=== INPUT DATA ===
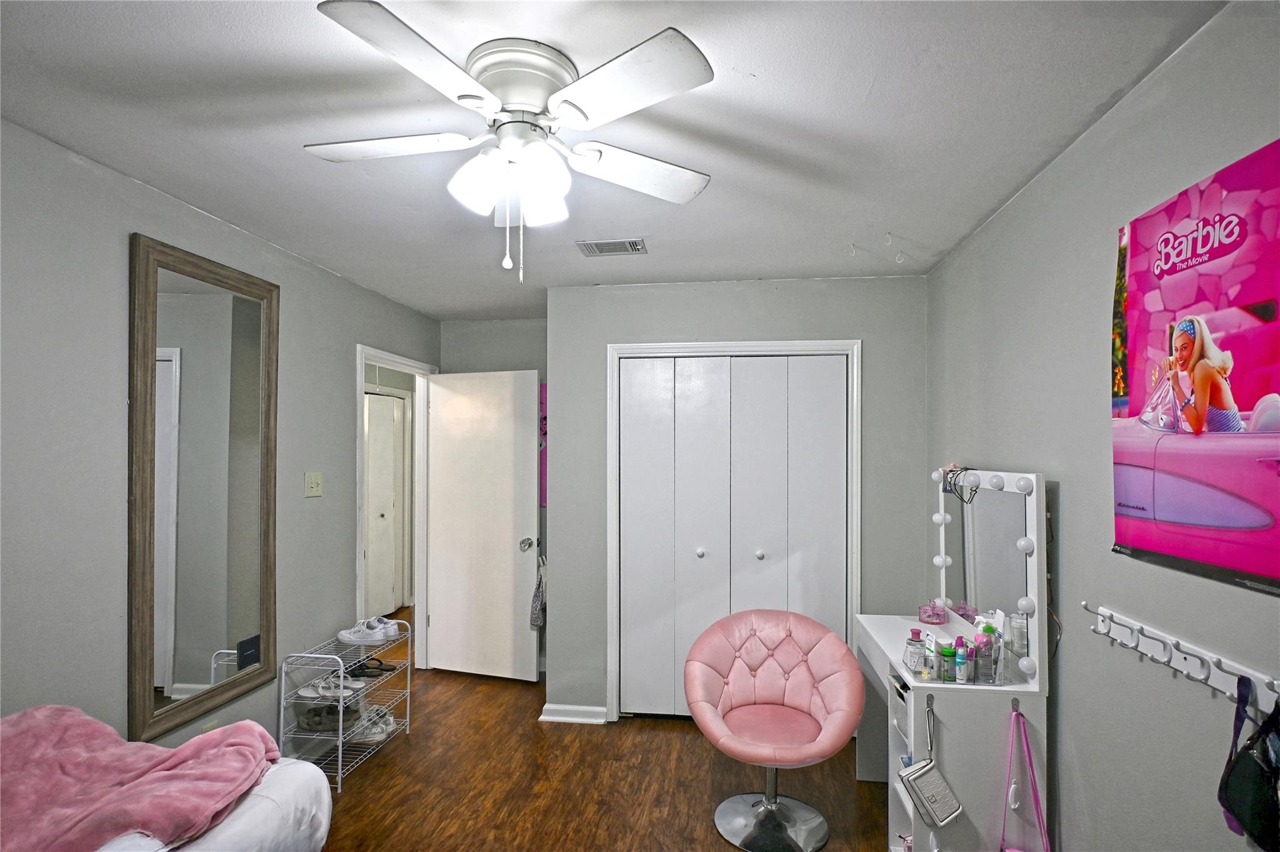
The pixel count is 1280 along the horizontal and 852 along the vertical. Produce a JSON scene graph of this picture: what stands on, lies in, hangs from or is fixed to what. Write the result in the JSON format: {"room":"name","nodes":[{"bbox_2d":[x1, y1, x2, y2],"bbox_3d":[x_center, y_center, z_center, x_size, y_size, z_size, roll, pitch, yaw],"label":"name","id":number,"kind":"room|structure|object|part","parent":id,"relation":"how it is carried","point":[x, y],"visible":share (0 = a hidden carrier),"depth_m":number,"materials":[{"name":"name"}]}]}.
{"room":"bedroom","nodes":[
{"label":"bedroom","id":0,"kind":"room"},
{"bbox_2d":[0,118,441,760],"bbox_3d":[-1.844,0.348,2.065,0.125,2.488,5.097,0,-1,7],"label":"left wall","id":1,"kind":"structure","parent":0,"point":[126,219],"depth_m":2.10,"materials":[{"name":"grey paint"}]},
{"bbox_2d":[129,233,282,741],"bbox_3d":[-1.664,0.185,2.514,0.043,1.720,0.720,0,-1,7],"label":"wall mirror","id":2,"kind":"object","parent":1,"relation":"attached to","point":[189,664],"visible":0.99,"depth_m":2.44,"materials":[{"name":"mirror"}]},
{"bbox_2d":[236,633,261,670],"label":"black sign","id":3,"kind":"object","parent":2,"relation":"attached to","point":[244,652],"visible":0.99,"depth_m":2.65,"materials":[{"name":"black"}]},
{"bbox_2d":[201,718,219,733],"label":"wall socket","id":4,"kind":"object","parent":1,"relation":"attached to","point":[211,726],"visible":0.27,"depth_m":2.50,"materials":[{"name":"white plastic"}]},
{"bbox_2d":[303,471,323,496],"bbox_3d":[-1.601,0.239,3.154,0.019,0.118,0.122,0,-1,7],"label":"light switch","id":5,"kind":"object","parent":1,"relation":"attached to","point":[314,487],"visible":0.97,"depth_m":3.15,"materials":[{"name":"plastic"}]},
{"bbox_2d":[355,345,432,670],"bbox_3d":[-1.592,0.569,4.060,0.154,2.084,0.947,0,-1,7],"label":"door frame","id":6,"kind":"structure","parent":1,"relation":"attached to","point":[362,378],"depth_m":4.42,"materials":[{"name":"white paint"}]},
{"bbox_2d":[423,369,540,681],"bbox_3d":[-1.063,0.588,4.279,0.789,2.031,0.175,0,-1,20],"label":"door","id":7,"kind":"structure","parent":6,"relation":"attached to","point":[509,560],"depth_m":4.25,"materials":[{"name":"white paint"}]},
{"bbox_3d":[-0.730,0.708,4.203,0.088,0.074,0.124,0,-1,20],"label":"doorknob","id":8,"kind":"part","parent":7,"relation":"part of","materials":[{"name":"silver metal"}]},
{"bbox_2d":[529,550,546,630],"bbox_3d":[-0.622,0.998,4.126,0.125,0.465,0.263,0,-1,7],"label":"hanging bag","id":9,"kind":"object","parent":7,"relation":"hanging from","point":[537,602],"visible":0.73,"depth_m":4.05,"materials":[{"name":"grey fabric"}]},
{"bbox_2d":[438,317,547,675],"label":"back wall","id":10,"kind":"structure","parent":0,"point":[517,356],"depth_m":4.48,"materials":[{"name":"grey paint"}]},
{"bbox_2d":[538,380,547,508],"bbox_3d":[-0.627,0.071,4.490,0.415,0.898,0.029,0,-1,7],"label":"purple poster","id":11,"kind":"object","parent":10,"relation":"attached to","point":[544,390],"visible":0.22,"depth_m":4.48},
{"bbox_2d":[298,605,889,851],"bbox_3d":[-0.695,1.629,2.632,4.542,0.100,6.709,0,-1,7],"label":"floor","id":12,"kind":"structure","parent":0,"point":[397,754],"depth_m":2.93,"materials":[{"name":"brown wood"}]},
{"bbox_2d":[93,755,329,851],"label":"bed","id":13,"kind":"object","parent":12,"relation":"on","point":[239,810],"visible":0.42,"depth_m":1.70,"materials":[{"name":"white fabric"}]},
{"bbox_2d":[0,701,276,851],"bbox_3d":[-1.377,0.882,1.601,0.782,0.341,0.566,0,-1,7],"label":"pink blanket","id":14,"kind":"object","parent":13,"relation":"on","point":[146,746],"visible":0.95,"depth_m":1.57,"materials":[{"name":"pink fabric"}]},
{"bbox_2d":[279,615,411,790],"bbox_3d":[-1.434,1.273,3.178,0.324,0.635,0.614,0,-1,7],"label":"shoe rack","id":15,"kind":"object","parent":12,"relation":"on","point":[339,785],"visible":0.72,"depth_m":3.01,"materials":[{"name":"metal"}]},
{"bbox_2d":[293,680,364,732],"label":"shoe","id":16,"kind":"object","parent":15,"relation":"on","point":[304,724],"visible":0.76,"depth_m":3.08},
{"bbox_2d":[297,674,366,699],"bbox_3d":[-1.495,1.221,3.124,0.325,0.082,0.123,0,-1,7],"label":"white shoes","id":17,"kind":"object","parent":15,"relation":"in","point":[309,694],"visible":0.87,"depth_m":3.10,"materials":[{"name":"white"}]},
{"bbox_2d":[335,616,401,644],"bbox_3d":[-1.419,1.015,3.344,0.315,0.091,0.160,0,-1,7],"label":"white sneakers","id":18,"kind":"object","parent":15,"relation":"on","point":[352,637],"visible":0.99,"depth_m":3.29,"materials":[{"name":"white leather"}]},
{"bbox_2d":[344,656,397,676],"bbox_3d":[-1.439,1.212,3.367,0.315,0.073,0.134,0,-1,-4],"label":"black shoes","id":19,"kind":"object","parent":15,"relation":"on","point":[384,669],"visible":0.92,"depth_m":3.35,"materials":[{"name":"black"}]},
{"bbox_2d":[348,705,396,743],"bbox_3d":[-1.436,1.498,3.349,0.321,0.105,0.214,0,-1,7],"label":"sneakers","id":20,"kind":"object","parent":15,"relation":"on","point":[387,726],"visible":0.73,"depth_m":3.29,"materials":[{"name":"white fabric"}]},
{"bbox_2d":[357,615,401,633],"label":"sneaker","id":21,"kind":"object","parent":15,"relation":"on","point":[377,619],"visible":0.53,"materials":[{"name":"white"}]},
{"bbox_2d":[684,608,865,851],"bbox_3d":[0.548,1.189,2.650,0.701,0.810,0.686,0,-1,7],"label":"swivel chair","id":22,"kind":"object","parent":12,"relation":"on","point":[802,699],"visible":0.99,"depth_m":2.65,"materials":[{"name":"pink leather"}]},
{"bbox_3d":[0.526,1.433,2.577,0.433,0.356,0.439,0,-1,7],"label":"chrome base","id":23,"kind":"part","parent":22,"relation":"part of","materials":[{"name":"silver metal"}]},
{"bbox_2d":[855,606,1046,851],"bbox_3d":[1.142,1.213,2.491,0.449,0.764,0.917,0,-1,7],"label":"vanity table","id":24,"kind":"object","parent":12,"relation":"on","point":[960,726],"visible":0.75,"depth_m":2.08,"materials":[{"name":"white wood"}]},
{"bbox_2d":[889,673,910,746],"bbox_3d":[1.055,0.997,2.304,0.246,0.177,0.237,0,-1,7],"label":"storage bin","id":25,"kind":"object","parent":24,"relation":"in","point":[902,696],"visible":0.27,"depth_m":2.32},
{"bbox_2d":[903,626,926,674],"bbox_3d":[0.958,0.743,2.227,0.068,0.157,0.067,0,-1,7],"label":"bottle","id":26,"kind":"object","parent":24,"relation":"on","point":[917,632],"visible":0.99,"depth_m":2.21,"materials":[{"name":"clear plastic"}]},
{"bbox_2d":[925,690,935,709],"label":"adhesive hook","id":27,"kind":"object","parent":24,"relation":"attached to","point":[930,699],"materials":[{"name":"grey plastic"}]},
{"bbox_2d":[901,695,964,828],"bbox_3d":[0.930,1.025,2.049,0.147,0.362,0.158,0,-1,7],"label":"handbag","id":28,"kind":"object","parent":24,"relation":"hanging from","point":[917,783],"visible":0.98,"depth_m":2.02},
{"bbox_2d":[918,600,948,623],"bbox_3d":[1.306,0.781,2.856,0.112,0.089,0.111,0,-1,7],"label":"pink container","id":29,"kind":"object","parent":24,"relation":"on","point":[927,619],"visible":1,"depth_m":2.82,"materials":[{"name":"pink glass"}]},
{"bbox_2d":[923,634,1005,682],"bbox_3d":[1.084,0.753,2.195,0.267,0.137,0.137,0,-1,7],"label":"organizer","id":30,"kind":"object","parent":24,"relation":"on","point":[968,679],"visible":0.55,"depth_m":2.15,"materials":[{"name":"clear plastic"}]},
{"bbox_2d":[921,635,937,680],"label":"tube","id":31,"kind":"object","parent":30,"relation":"in","point":[930,662],"visible":0.97,"depth_m":2.18,"materials":[{"name":"white plastic"}]},
{"bbox_2d":[939,641,957,681],"bbox_3d":[1.044,0.766,2.163,0.045,0.117,0.044,0,-1,7],"label":"green bottle","id":32,"kind":"object","parent":30,"relation":"in","point":[947,652],"visible":0.98,"depth_m":2.15,"materials":[{"name":"green plastic"}]},
{"bbox_2d":[953,638,969,681],"bbox_3d":[1.084,0.759,2.156,0.043,0.123,0.041,0,-1,7],"label":"bottle","id":33,"kind":"object","parent":30,"relation":"in","point":[960,662],"visible":0.98,"depth_m":2.14,"materials":[{"name":"white plastic"}]},
{"bbox_2d":[974,623,995,681],"bbox_3d":[1.180,0.732,2.179,0.054,0.177,0.053,-1,-1,40],"label":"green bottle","id":34,"kind":"object","parent":30,"relation":"in","point":[985,642],"visible":0.91,"depth_m":2.16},
{"bbox_2d":[930,465,1047,685],"bbox_3d":[1.343,0.461,2.471,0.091,0.648,0.832,0,-1,7],"label":"vanity mirror","id":35,"kind":"object","parent":24,"relation":"attached to","point":[1003,552],"visible":0.91,"depth_m":2.39,"materials":[{"name":"white mirror"}]},
{"bbox_2d":[940,465,975,504],"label":"headband","id":36,"kind":"object","parent":35,"relation":"hanging from","point":[952,470],"visible":0.97,"depth_m":2.65,"materials":[{"name":"black plastic"}]},
{"bbox_2d":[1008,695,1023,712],"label":"adhesive hook","id":37,"kind":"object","parent":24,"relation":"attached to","point":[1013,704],"visible":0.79,"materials":[{"name":"grey plastic"}]},
{"bbox_2d":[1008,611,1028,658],"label":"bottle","id":38,"kind":"object","parent":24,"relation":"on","point":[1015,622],"visible":0.74,"depth_m":2.19,"materials":[{"name":"clear"}]},
{"bbox_2d":[998,701,1049,851],"bbox_3d":[1.195,1.150,1.981,0.092,0.558,0.318,0,-1,7],"label":"bag","id":39,"kind":"object","parent":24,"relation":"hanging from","point":[1028,751],"visible":0.97,"depth_m":2.00,"materials":[{"name":"pink"}]},
{"bbox_2d":[0,0,1227,320],"bbox_3d":[-0.409,-0.938,2.247,3.428,0.105,5.528,0,-1,7],"label":"ceiling","id":40,"kind":"structure","parent":0,"point":[752,65],"depth_m":1.80,"materials":[{"name":"white paint"}]},
{"bbox_2d":[308,1,718,283],"bbox_3d":[-0.319,-0.644,1.628,0.977,0.539,0.986,0,-1,-9],"label":"ceiling fan","id":41,"kind":"object","parent":40,"relation":"attached to","point":[652,45],"visible":0.98,"depth_m":1.52,"materials":[{"name":"white metal"}]},
{"bbox_3d":[-0.647,-0.728,1.631,0.460,0.035,0.278,0,-1,7],"label":"blade","id":42,"kind":"part","parent":41,"relation":"part of","materials":[{"name":"white wood"}]},
{"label":"blade","id":43,"kind":"part","parent":41,"relation":"part of","materials":[{"name":"white wood"}]},
{"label":"shades","id":44,"kind":"part","parent":41,"relation":"part of","materials":[{"name":"white glass"}]},
{"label":"motor housing","id":45,"kind":"part","parent":41,"relation":"part of","materials":[{"name":"metal"}]},
{"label":"blade","id":46,"kind":"part","parent":41,"relation":"part of","materials":[{"name":"white wood"}]},
{"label":"blade","id":47,"kind":"part","parent":41,"relation":"part of","materials":[{"name":"white wood"}]},
{"bbox_2d":[575,237,647,256],"bbox_3d":[-0.127,-0.867,2.943,0.300,0.013,0.197,0,-1,7],"label":"air vent","id":48,"kind":"object","parent":40,"relation":"attached to","point":[634,242],"visible":0.99,"depth_m":2.93,"materials":[{"name":"metal"}]},
{"bbox_2d":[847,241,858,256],"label":"ceiling hook","id":49,"kind":"object","parent":40,"relation":"attached to","point":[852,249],"visible":0.98,"depth_m":2.88,"materials":[{"name":"white plastic"}]},
{"bbox_2d":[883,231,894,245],"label":"ceiling hook","id":50,"kind":"object","parent":40,"relation":"attached to","point":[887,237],"visible":0.98,"depth_m":2.72,"materials":[{"name":"white plastic"}]},
{"bbox_2d":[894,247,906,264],"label":"ceiling hook","id":51,"kind":"object","parent":40,"relation":"attached to","point":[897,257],"visible":0.98,"depth_m":2.96,"materials":[{"name":"white plastic"}]},
{"bbox_2d":[547,276,928,725],"bbox_3d":[0.554,0.381,3.580,2.002,2.455,0.134,0,-1,7],"label":"closet wall","id":52,"kind":"structure","parent":0,"point":[617,301],"depth_m":3.53,"materials":[{"name":"grey paint"}]},
{"bbox_2d":[540,702,608,723],"bbox_3d":[-0.362,1.567,3.605,0.355,0.083,0.092,0,-1,7],"label":"baseboard","id":53,"kind":"structure","parent":52,"relation":"attached to","point":[559,719],"depth_m":3.60,"materials":[{"name":"white paint"}]},
{"bbox_2d":[605,337,859,721],"bbox_3d":[0.531,0.550,3.583,1.356,2.127,0.142,0,-1,7],"label":"closet door frame","id":54,"kind":"structure","parent":52,"relation":"attached to","point":[622,349],"depth_m":3.54,"materials":[{"name":"white paint"}]},
{"bbox_2d":[616,354,846,720],"bbox_3d":[0.512,0.586,3.556,1.209,2.032,0.086,0,-1,7],"label":"bifold closet door","id":55,"kind":"structure","parent":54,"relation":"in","point":[634,507],"depth_m":3.56,"materials":[{"name":"white paint"}]},
{"bbox_3d":[0.346,0.673,3.677,0.038,0.046,0.043,0,-1,7],"label":"knob","id":56,"kind":"part","parent":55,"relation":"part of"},
{"bbox_3d":[0.673,0.675,3.637,0.039,0.045,0.044,0,-1,7],"label":"knob","id":57,"kind":"part","parent":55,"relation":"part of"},
{"bbox_2d":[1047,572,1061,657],"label":"power cord","id":58,"kind":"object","parent":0,"point":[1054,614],"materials":[{"name":"grey plastic"}]},
{"bbox_2d":[925,0,1279,851],"bbox_3d":[1.308,0.338,1.364,0.124,2.481,4.260,0,-1,7],"label":"right wall","id":59,"kind":"structure","parent":0,"point":[1068,691],"depth_m":1.81,"materials":[{"name":"grey paint"}]},
{"bbox_2d":[1082,601,1279,710],"bbox_3d":[1.208,0.499,1.416,0.067,0.078,0.795,0,-1,7],"label":"hook rack","id":60,"kind":"object","parent":59,"relation":"attached to","point":[1103,612],"visible":0.94,"depth_m":1.43,"materials":[{"name":"white"}]},
{"bbox_2d":[1218,673,1279,851],"bbox_3d":[1.153,0.619,1.182,0.122,0.293,0.302,0,-1,7],"label":"black bag","id":61,"kind":"object","parent":60,"relation":"hanging from","point":[1243,758],"visible":0.97,"depth_m":1.17,"materials":[{"name":"black fabric"}]},
{"bbox_2d":[1107,134,1279,599],"bbox_3d":[1.256,-0.136,1.424,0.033,0.892,0.706,0,-1,7],"label":"poster","id":62,"kind":"object","parent":59,"relation":"attached to","point":[1160,507],"visible":0.99,"depth_m":1.40,"materials":[{"name":"paper"}]},
{"label":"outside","id":63,"kind":"structure","parent":0,"visible":0},
{"bbox_2d":[364,390,405,618],"bbox_3d":[-2.403,0.642,5.802,0.110,2.011,0.764,0,-1,7],"label":"hallway door","id":64,"kind":"structure","parent":63,"point":[384,512],"depth_m":5.91,"materials":[{"name":"white paint"}]}
]}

=== WHAT IS NEEDED ===
Where does the word "silver" show up in the material? Copy out each line that has it.

=== ANSWER TO THIS TASK ===
{"bbox_3d":[-0.730,0.708,4.203,0.088,0.074,0.124,0,-1,20],"label":"doorknob","id":8,"kind":"part","parent":7,"relation":"part of","materials":[{"name":"silver metal"}]},
{"bbox_3d":[0.526,1.433,2.577,0.433,0.356,0.439,0,-1,7],"label":"chrome base","id":23,"kind":"part","parent":22,"relation":"part of","materials":[{"name":"silver metal"}]},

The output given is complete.